Selected text:

▼▼▼

The cameras were chosen because the Bow Valley sits among Alberta's highest wildfire risk zones along AltaLink's existing network. The utility previously relied on staff manually monitoring 17 cameras for hazards; the new AI system automatically flags possible ignitions and sends alerts for human review.
Roughly 10 per cent of Alberta's wildfires are linked to utility infrastructure, according to AltaLink. The cameras rotate 360 degrees every one to two minutes, feeding images into an AI model trained on known wildfire photos. When the system detects a possible ignition, staff at ALERTWest—the California company providing the technology—review it before alerting utilities and fire agencies.

▲▲▲

Dataset records:

▼▼▼

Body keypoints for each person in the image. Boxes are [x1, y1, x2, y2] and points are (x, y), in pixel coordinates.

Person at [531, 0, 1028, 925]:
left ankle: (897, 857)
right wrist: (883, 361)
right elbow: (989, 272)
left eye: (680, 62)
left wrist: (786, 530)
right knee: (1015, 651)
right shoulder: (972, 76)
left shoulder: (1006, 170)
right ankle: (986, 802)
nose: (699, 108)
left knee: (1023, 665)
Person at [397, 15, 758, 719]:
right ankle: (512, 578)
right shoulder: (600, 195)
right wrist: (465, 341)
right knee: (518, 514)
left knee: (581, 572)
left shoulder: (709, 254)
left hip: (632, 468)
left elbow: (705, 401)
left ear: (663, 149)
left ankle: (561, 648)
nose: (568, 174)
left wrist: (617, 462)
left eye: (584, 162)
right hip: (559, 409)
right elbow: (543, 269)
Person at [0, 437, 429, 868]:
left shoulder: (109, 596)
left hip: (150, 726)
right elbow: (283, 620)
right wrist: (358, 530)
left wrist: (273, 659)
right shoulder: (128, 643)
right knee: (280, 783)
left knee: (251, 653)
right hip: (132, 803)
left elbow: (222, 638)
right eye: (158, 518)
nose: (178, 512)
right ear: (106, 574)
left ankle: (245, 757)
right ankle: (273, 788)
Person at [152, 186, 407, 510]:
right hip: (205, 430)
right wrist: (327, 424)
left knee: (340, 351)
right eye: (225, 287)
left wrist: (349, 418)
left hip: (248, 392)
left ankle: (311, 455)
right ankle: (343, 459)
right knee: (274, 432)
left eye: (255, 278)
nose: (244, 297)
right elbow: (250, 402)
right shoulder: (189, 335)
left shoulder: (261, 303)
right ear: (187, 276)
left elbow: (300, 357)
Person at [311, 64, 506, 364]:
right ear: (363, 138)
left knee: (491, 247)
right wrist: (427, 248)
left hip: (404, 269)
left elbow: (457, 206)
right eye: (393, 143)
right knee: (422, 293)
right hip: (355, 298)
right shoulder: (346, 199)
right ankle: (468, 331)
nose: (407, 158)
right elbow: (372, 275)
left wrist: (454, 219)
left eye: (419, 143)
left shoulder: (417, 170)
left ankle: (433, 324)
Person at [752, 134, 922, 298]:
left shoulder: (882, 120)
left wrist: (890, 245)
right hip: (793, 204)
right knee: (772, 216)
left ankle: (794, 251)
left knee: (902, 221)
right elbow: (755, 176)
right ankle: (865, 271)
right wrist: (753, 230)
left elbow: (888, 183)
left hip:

▲▲▲

Explore the material:
**1.** After the items, decide whether each statement below agrees with the text on AltaLink's wildfire cameras. For each one, answer yes or no and quote the words of that text that decide it.
(a) Before the new system, staff monitored 17 cameras by hand.
(b) The cameras complete a 360-degree rotation about every ten minutes.
(c) Utilities and fire agencies receive alerts with no human review of the detection.
**2.** Write a continuation of the text on AltaLink's wildfire cameras, beginning after its final sentence.

Responses by task:
**1.**
(a) Yes: "The utility previously relied on staff manually monitoring 17 cameras for hazards"
(b) No: "The cameras rotate 360 degrees every one to two minutes"
(c) No: "staff at ALERTWest—the California company providing the technology—review it before alerting utilities and fire agencies"

**2.**
ATCO Electric, another Alberta utility, ran a similar pilot between July 2024 and February 2026 near Whitecourt, Swan Hills, and Slave Lake. One camera detected a wildfire start last June; crews reached the scene within 30 minutes and extinguished the fire within an hour. Post-fire analysis suggested it would have spread several kilometres if it had burned another hour longer. ATCO has kept the cameras as part of its layered wildfire management approach.
The technology appeals to utilities because many power lines run through remote areas where people may not be nearby to spot and report a fire quickly. ALERTWest's cameras have detected roughly 5,600 fires across the western United States over the past two years, with some fires identified within a minute of ignition depending on smoke proximity to the camera.